═══ Исходный фрагмент ═══

Я намереваюсь здесь переиначить Эмерсона (хотя и глубоко почитаю его), утверждая, что кроме функции идеализации литературная традиция обладает повседневной практической функцией: сегодня она ценна, потому что отчасти преграждает путь, потому что душит слабых, потому что подавляет даже сильных. Изучать литературную традицию сегодня — значит осмелиться на опасное, но открывающее новые возможности действие разума, противящееся всякому упрощению в новом «творении». Кьеркегор мог допускать, что станет великим пропорционально величию тех, с кем он боролся, но мы пришли позже. Ницше настойчиво утверждал, что ничто не может быть вреднее чувства последыша, но я готов отстаивать прямо противоположное утверждение: ничто сегодня не может быть полезнее такого чувства. Без него нам не удалось бы отличить энергию гуманистического действия от обыкновенной органической энергии, которую, увы, вовсе не нужно спасать от самое себя.

Я помню, как в бытность мою молодым университетским преподавателем, я тяжело переживал чувство бесполезности, спой отчего-то не вдохновляющий страх при мысли о том, что избранная мною профессия оказалась непостижимой смесью хранения древностей и торговли культурой. Я вспоминаю также, как я утешал себя мыслью, что хотя преподаватель литературы не способен приносить пользу, он, по крайней мере, и не вредит другим, что бы он там ни проделывал над самим собой. Но это было в самом начале пятидесятых, и сегодня, более чем двадцать лет спустя, я начинаю понимать, что недооценивал как способность вредить, так и потенциальную пользу своей профессии. Даже наши измены, предательства доверившихся объясняются неверностью чему-то большему, чем сообщество интеллектуалов, и сильнее всего сокрушают они наших непосредственных учеников, Эдиповых сыновей и дочерей. Наша профессия имеет уже мало общего с занятиями историков или философов. Не желая меняться, критики-теоретики превратились в негативных теологов, наши практические литературные критики вскоре станут комментаторами Аггады, а все преподаватели самых разных поколений — учителями жизни, знающими, что надо делать, чтобы избежать проклятия смерти-в-жизни. Я не думаю, что веду речь об идеологии, и не вижу в своих словах намека на марксистскую критику нашей профессии. Чем бы ни было академическое литературоведение на Континенте (назвать ли его полумарксистской, полубуддистской антропологией?) или в Англии (назвать ли его дилетантизмом среднего класса, пришедшим на смену аристократическому дилетантизму?), в сегодняшней Америке это вполне эмерсонианское явление. Эмерсон покинул церковь, чтобы стать светским оратором, справедливо полагая, что не проповедь, а лекция звучала, как настоящая — и блестящая — музыка, в ушах американцев. Мы институционализировали процедуры Эмерсона, отказавшись (сознательно) от его целей, ибо наши слушатели уже несут бремя его пророчества.

═══ Раздел данных ═══

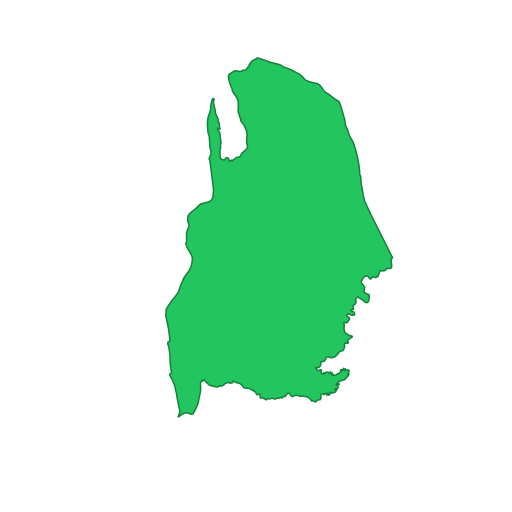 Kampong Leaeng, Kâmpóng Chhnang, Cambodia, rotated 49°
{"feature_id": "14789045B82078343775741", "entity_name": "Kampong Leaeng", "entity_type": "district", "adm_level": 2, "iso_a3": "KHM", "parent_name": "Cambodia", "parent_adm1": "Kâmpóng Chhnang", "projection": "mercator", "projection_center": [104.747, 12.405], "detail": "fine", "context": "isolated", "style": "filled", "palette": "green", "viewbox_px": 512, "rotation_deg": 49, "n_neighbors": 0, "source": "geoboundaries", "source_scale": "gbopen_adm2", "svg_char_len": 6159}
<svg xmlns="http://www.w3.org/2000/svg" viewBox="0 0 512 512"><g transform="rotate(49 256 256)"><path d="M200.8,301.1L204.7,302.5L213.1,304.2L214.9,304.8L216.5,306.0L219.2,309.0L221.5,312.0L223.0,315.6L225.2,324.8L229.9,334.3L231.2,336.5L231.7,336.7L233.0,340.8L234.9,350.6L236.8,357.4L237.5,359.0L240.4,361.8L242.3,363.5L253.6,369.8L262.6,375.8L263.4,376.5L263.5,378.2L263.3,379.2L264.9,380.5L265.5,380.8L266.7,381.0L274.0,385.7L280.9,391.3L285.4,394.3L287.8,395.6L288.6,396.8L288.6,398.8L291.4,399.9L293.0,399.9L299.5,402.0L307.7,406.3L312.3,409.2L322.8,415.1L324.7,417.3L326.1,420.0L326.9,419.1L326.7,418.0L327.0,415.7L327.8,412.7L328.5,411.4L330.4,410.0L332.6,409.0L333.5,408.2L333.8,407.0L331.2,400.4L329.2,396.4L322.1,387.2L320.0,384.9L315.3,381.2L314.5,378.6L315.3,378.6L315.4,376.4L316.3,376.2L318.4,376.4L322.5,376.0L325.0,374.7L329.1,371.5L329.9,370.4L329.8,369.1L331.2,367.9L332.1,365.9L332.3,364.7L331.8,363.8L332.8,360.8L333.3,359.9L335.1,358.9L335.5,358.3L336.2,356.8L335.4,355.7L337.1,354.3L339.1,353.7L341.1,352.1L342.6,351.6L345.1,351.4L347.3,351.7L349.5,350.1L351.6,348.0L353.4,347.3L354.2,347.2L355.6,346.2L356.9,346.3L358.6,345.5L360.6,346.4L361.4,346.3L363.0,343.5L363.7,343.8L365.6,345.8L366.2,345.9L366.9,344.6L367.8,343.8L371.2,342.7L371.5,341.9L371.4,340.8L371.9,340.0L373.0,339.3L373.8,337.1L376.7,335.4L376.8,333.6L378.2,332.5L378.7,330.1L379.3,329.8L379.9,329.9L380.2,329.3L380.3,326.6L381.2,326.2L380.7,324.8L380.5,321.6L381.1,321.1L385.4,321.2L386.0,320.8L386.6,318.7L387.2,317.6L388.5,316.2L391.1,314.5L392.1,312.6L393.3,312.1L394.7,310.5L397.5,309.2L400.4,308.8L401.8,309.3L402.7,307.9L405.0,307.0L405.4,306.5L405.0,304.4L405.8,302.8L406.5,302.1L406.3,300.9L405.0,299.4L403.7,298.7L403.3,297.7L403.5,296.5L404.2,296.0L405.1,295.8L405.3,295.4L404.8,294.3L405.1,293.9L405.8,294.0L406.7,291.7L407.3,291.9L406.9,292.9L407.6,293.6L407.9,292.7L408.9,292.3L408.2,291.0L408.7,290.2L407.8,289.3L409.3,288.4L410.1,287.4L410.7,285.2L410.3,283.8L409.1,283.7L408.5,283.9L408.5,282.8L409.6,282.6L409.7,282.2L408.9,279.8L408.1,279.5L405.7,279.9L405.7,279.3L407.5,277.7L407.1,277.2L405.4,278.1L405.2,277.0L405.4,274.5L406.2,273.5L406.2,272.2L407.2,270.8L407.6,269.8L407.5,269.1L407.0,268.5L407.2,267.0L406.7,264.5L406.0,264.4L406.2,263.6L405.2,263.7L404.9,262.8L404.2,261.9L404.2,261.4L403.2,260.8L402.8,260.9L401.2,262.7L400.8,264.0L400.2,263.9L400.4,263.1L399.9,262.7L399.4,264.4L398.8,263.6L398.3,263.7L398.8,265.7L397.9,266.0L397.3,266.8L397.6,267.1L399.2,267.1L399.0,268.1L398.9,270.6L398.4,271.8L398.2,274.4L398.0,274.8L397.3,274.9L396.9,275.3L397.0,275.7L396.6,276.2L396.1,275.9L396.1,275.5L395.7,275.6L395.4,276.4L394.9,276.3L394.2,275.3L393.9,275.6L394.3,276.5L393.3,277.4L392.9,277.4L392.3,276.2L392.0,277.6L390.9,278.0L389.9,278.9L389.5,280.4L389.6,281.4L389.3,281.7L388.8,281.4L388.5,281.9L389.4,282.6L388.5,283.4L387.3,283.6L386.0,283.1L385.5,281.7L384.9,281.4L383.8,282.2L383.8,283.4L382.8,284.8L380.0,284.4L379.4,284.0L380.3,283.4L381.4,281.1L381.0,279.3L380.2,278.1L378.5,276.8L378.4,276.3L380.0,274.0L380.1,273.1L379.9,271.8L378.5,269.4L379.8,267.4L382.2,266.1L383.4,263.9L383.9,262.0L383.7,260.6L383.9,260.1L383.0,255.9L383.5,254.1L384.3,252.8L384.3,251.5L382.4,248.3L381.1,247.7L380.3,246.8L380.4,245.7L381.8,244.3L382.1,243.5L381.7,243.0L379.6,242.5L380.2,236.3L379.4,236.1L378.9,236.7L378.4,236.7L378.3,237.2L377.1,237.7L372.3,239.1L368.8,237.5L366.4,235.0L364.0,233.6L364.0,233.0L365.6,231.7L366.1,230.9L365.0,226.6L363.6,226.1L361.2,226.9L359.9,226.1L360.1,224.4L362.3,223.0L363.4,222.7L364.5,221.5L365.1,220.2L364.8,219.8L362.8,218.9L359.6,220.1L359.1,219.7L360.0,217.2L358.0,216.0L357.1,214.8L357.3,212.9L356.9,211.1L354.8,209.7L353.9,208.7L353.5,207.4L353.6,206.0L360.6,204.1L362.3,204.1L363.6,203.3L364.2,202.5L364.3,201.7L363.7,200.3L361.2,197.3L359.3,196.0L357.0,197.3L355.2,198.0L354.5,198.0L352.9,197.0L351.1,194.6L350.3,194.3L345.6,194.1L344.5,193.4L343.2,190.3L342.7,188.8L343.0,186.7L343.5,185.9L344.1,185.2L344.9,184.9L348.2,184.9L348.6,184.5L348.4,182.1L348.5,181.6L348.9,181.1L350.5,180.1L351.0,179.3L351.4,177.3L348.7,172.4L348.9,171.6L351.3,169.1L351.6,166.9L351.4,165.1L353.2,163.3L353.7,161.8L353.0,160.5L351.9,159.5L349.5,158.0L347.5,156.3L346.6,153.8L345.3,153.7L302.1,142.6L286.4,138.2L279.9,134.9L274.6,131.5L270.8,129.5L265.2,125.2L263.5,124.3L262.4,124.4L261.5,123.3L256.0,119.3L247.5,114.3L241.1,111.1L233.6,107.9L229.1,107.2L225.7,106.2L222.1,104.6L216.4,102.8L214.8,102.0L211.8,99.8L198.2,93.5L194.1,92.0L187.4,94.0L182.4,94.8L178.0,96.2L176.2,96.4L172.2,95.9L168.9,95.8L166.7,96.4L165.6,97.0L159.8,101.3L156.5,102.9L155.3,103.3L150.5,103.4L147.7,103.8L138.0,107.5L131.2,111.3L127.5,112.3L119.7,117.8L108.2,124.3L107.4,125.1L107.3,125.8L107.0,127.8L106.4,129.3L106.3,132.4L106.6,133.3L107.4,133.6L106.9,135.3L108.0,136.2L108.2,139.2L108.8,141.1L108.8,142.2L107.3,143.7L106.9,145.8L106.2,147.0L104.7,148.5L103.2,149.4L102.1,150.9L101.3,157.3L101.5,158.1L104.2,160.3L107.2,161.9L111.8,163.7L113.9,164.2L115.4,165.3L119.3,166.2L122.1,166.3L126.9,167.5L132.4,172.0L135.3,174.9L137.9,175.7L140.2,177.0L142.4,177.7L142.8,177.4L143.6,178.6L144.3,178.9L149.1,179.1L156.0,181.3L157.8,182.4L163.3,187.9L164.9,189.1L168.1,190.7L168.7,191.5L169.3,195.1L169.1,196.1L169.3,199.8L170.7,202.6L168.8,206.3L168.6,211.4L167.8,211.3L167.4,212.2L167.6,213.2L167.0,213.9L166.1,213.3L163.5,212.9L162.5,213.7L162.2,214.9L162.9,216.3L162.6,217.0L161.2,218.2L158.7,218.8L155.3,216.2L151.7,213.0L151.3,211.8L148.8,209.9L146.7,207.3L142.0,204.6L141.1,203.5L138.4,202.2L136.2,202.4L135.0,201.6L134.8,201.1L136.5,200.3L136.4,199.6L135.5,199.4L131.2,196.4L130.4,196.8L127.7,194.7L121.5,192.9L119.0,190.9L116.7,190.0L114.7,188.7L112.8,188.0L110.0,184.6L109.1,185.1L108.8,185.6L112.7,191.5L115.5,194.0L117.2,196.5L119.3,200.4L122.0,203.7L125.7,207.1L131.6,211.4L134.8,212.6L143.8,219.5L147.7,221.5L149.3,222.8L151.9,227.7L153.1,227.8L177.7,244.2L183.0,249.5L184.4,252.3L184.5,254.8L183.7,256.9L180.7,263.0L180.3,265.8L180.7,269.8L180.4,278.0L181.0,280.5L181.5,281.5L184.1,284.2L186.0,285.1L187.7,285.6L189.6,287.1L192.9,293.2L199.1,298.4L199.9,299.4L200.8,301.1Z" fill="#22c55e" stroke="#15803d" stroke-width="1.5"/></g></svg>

═══

# Короткое задание 1:
Назовите всех мыслителей и писателей, упомянутых во фрагменте о литературной традиции по фамилии.
# Короткое задание 2:
Продолжите фрагмент о литературной традиции, начав сразу после его последнего предложения.
Данные — самостоятельный материал, не связанный с фрагментом.

# Результат 1:
Эмерсон, Кьеркегор, Ницше.

# Результат 2:
Нортроп Фрай, который становится все более похожим на Прокла или Ямвлиха наших дней, платонизировал диалектику традиции и ее отношение к новому творчеству, превратив ее в то, что он называет Мифом Участия и что на поверку оказывается выполненной в духе Низкой Церкви версией созданного Т. С. Элиотом англо-католического мифа о Традиции и Индивидуальном Таланте. Изучая редукцию Фрая, студент открывает, чем он становится, и таким образом исследует или демистифицирует себя, но сперва проникается убеждением, что традиция, скорее всего, включает, а не исключает, и. потому готовит, место и для него. Студент — это ассимилятор культуры, который думает потому, что он приобщен к телу мысли, превосходящему его собственное тело. И для Фрая, и для Элиота свобода — это изменение, пусть незначительное, которое, каждое подлинное единичное сознание привносит в порядок литературы, просто соединяясь с одновременностью такого порядка. Признаюсь, я уже не в состоянии понять эту одновременность иначе как вымысел, который Фрай, да и Элиот, перенял у других. Этот вымысел — благородная идеализация, и, согрешив против времени, она разделит судьбу всех благородных идеализации». Такое позитивное мышление было во многом полезным в. шестидесятые, когда было просто необходимо восстанавливать всякого рода последовательности, даже если они не отвечали на наш зов. Сегодня кажется, что мы, какими бы обязательствами мы ни были связаны, превращаем диалектическое развитие во взаимную игру повторения и непоследовательности, и что нам необходимо совершенно другое чувство отношения нашей позиции к литературной традиции.

Все мы сегодня уже опустошены, что мы, как мне кажется, очень неохотно признаем. Мы жалуемся, что нас просят (вернее, от нас требуют) расплачиваться за неудобства не только культуры, благами которой мы наслаждаемся, но и культуры всех предшествующих поколений, которую мы наследуем. Литературная традиция, коль скоро мы предполагаем войти в ее академический мир, сегодня настаивает на том, что она-то и есть наша «семейная история», и отводит нам в своем «семейном романе» роль неудачника, предсказанную Браунингом в образе Чайлд Роланда, кандидата на героизм, воодушевившегося только затем, чтобы потерпеть в конце концов неудачу, столь же жалкую, как и неудачи его предшественников. Уже нет архетипов, место которых можно занять, нас выгнали из царского дворца, в котором мы родились, и всякая попытка найти ему замену будет не просто бесплодной, но преступной, поскольку она увеличит нашу вину, и будет столь же безнадежной, как Эдипово возвращение к истокам. Творческое соревнование с литературной традицией приводит нас к образам извращения, кровосмешения, садомазохистской пародии, величайшим, прославленным, саморазрушительным мастером которой стал Пинчон со своей «Радугой гравитации», совершенным — сточки зрения шестидесятых, времени Фрая и Борхеса, — текстом, уже намеренно опоздавшим в семидесятые. Удовлетворение от замещения и мифы о подстановках — это суть книги Пинчона.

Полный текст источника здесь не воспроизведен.